Like I said … maybe.

Odd stories and odder observations

My maternal grandmother died Aug. 25, 1984. She was 83. She lived most of her life in a small town in northwest Indiana that was, and probably still is, much like Mayberry from “The Andy Griffith Show.” The Mayberry comparison extended to my grandpa, the town marshal. He was also the fire chief, garbage man, meter reader, mailman and anything else that needed done. Like Sheriff Taylor, he was an affable and polite guy. Grandma was a different story: nothing like any Mayberry character. More like Mama from “The Carol Burnett Show” and “Mama’s Family,” only larger and sassier.

After my parents married in 1954, they settled in northwest Iowa. From then until Grandma died, my mom and my grandma wrote to each other at least monthly.

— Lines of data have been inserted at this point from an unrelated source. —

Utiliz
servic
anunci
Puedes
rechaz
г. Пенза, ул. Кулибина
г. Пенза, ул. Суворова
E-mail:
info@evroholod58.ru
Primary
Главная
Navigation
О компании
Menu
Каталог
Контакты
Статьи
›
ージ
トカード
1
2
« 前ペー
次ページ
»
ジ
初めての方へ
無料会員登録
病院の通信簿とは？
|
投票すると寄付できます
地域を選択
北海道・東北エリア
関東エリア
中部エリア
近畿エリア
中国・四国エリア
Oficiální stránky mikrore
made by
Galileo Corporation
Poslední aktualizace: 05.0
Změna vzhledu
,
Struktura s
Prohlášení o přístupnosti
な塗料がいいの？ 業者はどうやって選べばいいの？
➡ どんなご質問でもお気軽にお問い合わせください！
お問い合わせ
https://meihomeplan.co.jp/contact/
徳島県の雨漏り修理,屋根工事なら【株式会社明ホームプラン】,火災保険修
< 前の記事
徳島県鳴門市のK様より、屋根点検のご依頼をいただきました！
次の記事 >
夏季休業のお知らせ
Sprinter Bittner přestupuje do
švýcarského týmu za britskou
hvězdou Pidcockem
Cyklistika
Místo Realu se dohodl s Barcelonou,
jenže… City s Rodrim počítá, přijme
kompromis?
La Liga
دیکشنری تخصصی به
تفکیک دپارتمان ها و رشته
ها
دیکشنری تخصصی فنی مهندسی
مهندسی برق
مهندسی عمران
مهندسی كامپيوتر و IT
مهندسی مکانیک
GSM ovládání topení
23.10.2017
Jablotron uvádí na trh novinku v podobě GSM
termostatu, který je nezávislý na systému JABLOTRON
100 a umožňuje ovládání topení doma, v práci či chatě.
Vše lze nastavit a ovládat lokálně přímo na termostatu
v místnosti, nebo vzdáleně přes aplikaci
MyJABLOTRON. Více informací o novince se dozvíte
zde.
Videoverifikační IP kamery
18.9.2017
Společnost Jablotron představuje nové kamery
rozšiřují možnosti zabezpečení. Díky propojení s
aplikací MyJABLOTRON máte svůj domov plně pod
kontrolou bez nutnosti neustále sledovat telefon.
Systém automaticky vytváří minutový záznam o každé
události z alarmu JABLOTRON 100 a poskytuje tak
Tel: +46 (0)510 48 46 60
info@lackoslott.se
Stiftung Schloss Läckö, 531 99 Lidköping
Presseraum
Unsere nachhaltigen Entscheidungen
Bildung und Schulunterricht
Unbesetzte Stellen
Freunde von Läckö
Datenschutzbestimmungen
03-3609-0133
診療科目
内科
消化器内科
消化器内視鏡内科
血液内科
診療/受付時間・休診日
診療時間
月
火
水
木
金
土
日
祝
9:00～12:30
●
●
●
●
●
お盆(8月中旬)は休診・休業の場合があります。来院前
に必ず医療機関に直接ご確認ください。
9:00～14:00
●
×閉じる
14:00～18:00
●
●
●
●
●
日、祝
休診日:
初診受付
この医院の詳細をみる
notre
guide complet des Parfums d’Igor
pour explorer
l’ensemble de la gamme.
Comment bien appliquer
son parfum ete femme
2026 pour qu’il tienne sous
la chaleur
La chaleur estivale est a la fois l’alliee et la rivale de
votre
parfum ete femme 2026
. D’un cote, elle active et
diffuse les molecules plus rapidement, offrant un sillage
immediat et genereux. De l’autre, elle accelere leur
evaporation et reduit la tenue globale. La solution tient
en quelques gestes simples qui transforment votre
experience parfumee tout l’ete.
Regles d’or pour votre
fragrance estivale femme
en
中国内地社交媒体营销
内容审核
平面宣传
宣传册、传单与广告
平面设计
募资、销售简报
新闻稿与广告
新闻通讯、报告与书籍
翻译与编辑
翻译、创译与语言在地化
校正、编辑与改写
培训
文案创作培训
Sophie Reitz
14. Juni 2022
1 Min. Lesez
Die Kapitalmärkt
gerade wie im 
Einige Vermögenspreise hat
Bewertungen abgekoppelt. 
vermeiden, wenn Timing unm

That’s a lot of letters, and Grandma always had an interesting way of putting things.

The day a letter from Grandma arrived was an event in our household. Mom or Dad would often read the letter to us over dinner, which was occasionally a bad idea: In Grandma’s world, no topic was off limits and she delighted in including every stomach-churning detail with certain subjects (usually something to do with her “bowels”).

Fortunately, my dad had the foresight to keep some of her more entertaining letters. “Crazy Letters From Grandma” is a collection of her odd stories and even odder insights over those 30 years.